I wouldn't call it "proper English" (although I often do) so much as "neutral English." There is one "central" form of the language that, in theory, everyone who calls themselves an English speaker shares. No matter what your local dialect might be, in theory everyone understands that neutral version, so they can communicate in it across different socio-economic, geographical or circumstance-dependent groups. If that central version is lost in favour of always talking in some pidgin dialect no matter the circumstances, then the universal ability to communicate in "English" is lost with it.

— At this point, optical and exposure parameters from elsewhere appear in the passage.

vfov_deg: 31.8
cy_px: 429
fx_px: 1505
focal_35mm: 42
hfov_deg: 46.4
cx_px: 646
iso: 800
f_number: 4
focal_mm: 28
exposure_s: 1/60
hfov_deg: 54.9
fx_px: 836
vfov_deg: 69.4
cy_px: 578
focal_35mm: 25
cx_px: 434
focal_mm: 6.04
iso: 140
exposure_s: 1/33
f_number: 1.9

English does have a wonderful ability to incorporate words from other languages, and not just the ones from which it was originally created. That ability is what has made English into a world-level language, one spoken by many as a second language across the world. Another factor in that universality is its pretty basic grammar rules, where a lot of the complexity of other languages (genders, cases, tenses) has been stripped away, leaving it easy for other people to learn.

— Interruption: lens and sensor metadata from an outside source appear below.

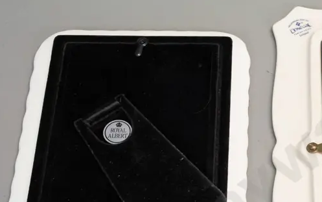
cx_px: 308
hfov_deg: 21.0
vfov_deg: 13.6
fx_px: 843
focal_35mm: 96
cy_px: 151
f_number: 5.6
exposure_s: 1/125
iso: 3200
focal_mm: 22
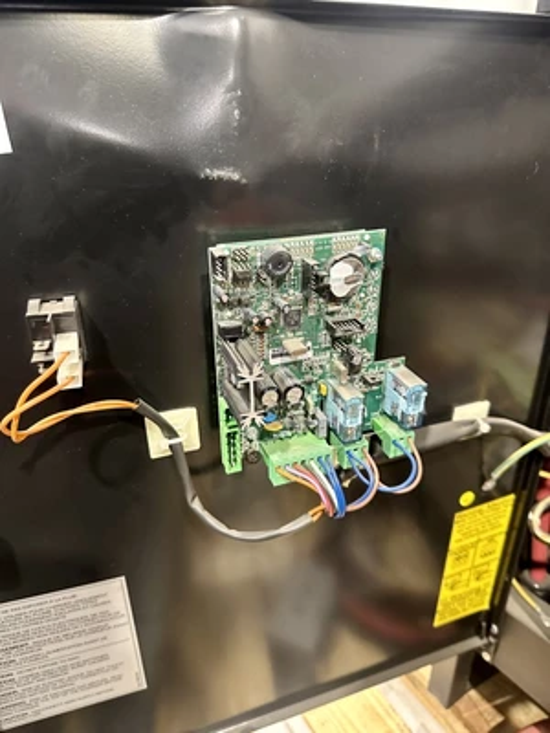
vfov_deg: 71.6
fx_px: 508
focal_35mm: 24
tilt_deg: -24.0
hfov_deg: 56.8
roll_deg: +3.6
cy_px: 366
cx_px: 275
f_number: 1.78
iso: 640
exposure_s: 1/60
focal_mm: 6.86
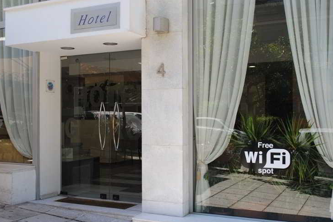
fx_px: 398
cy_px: 115
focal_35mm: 43
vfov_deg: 31.2
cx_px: 157
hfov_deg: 45.4
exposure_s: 1/125
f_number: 5.6
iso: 100
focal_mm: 26
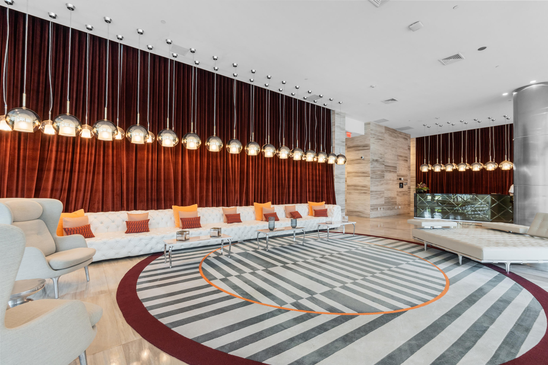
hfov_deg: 96.7
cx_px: 274
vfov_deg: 73.7
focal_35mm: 16
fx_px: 244
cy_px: 182
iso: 500
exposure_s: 1/8
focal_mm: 16
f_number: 11
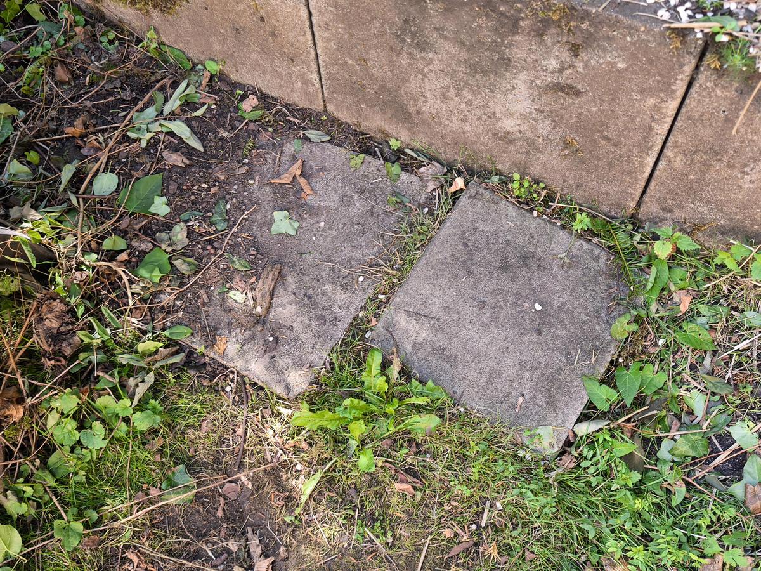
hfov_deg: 58.4
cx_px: 380
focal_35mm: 31
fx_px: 682
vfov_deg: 45.4
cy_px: 286
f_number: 1.6
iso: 100
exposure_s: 1/100
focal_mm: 6.57
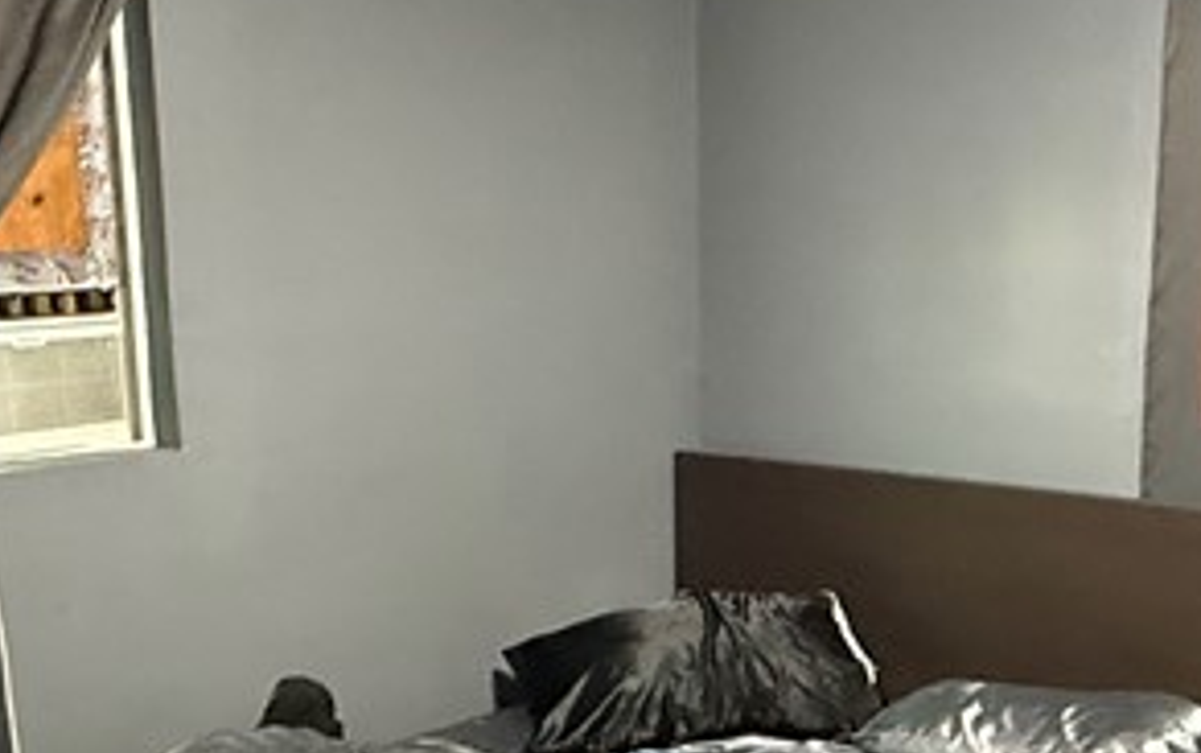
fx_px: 1703
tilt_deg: -12.0
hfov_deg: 38.7
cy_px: 597
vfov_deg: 24.5
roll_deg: -1.1
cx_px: 703
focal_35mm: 52
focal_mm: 2.22
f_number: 2.2
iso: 1250
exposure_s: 1/60
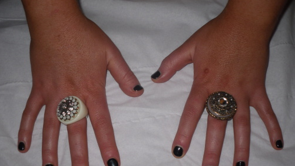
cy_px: 111
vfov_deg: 30.2
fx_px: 305
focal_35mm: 39
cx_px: 145
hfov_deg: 51.6
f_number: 7.6
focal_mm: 6.3
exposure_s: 1/45
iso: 80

The words that it does take from other languages, though, are almost always vocabulary - nouns, verbs, adjectives. You can make up any old bollocks as a verb or noun and make yourself understood because those are open classes. But they still have to fit into the existing grammatical and syntactical structures to be understood. Grammatical words are a closed class, where it is next to impossible to change them. Look at the trouble anyone has had trying to come with a simple gender-neutral pronoun (the current attempt is "yo"). It's when grammar is lost and confused that a language breaks down. You might understand the concepts in play, but if you don't know how they relate to each other, how do you proceed? And given that English is so basic in its grammatical rules, it's not that unreasonable people to expect to follow them, especially native speakers.

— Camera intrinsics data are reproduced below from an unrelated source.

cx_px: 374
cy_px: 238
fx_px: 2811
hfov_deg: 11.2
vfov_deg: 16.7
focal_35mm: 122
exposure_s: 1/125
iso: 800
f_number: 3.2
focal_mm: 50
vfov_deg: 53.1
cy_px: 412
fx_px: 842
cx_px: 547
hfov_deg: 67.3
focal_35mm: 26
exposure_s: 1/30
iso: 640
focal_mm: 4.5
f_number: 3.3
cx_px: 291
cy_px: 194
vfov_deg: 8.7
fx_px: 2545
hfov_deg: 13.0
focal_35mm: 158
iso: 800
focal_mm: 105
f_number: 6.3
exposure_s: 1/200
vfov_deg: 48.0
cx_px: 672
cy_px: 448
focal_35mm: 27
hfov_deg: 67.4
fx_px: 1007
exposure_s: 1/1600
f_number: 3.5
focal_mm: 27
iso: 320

A lot of my personal antipathy towards bad grammar is just personal pickiness - if I was a different kind of person who wasn't such a stickler for specifics it probably wouldn't bother me as much as it does.
But does it not wind everybody else up as well, when you see a professionally done sign outside a shop that is mis-spelled or mis-punctuated? You're using this to promote your business, presumably, and if you're not spelling basic words correctly in your first point of contact with potential customers, what kind of impression do you expect them to take away of you? And not everyone has the excuse of being a non-native speaker.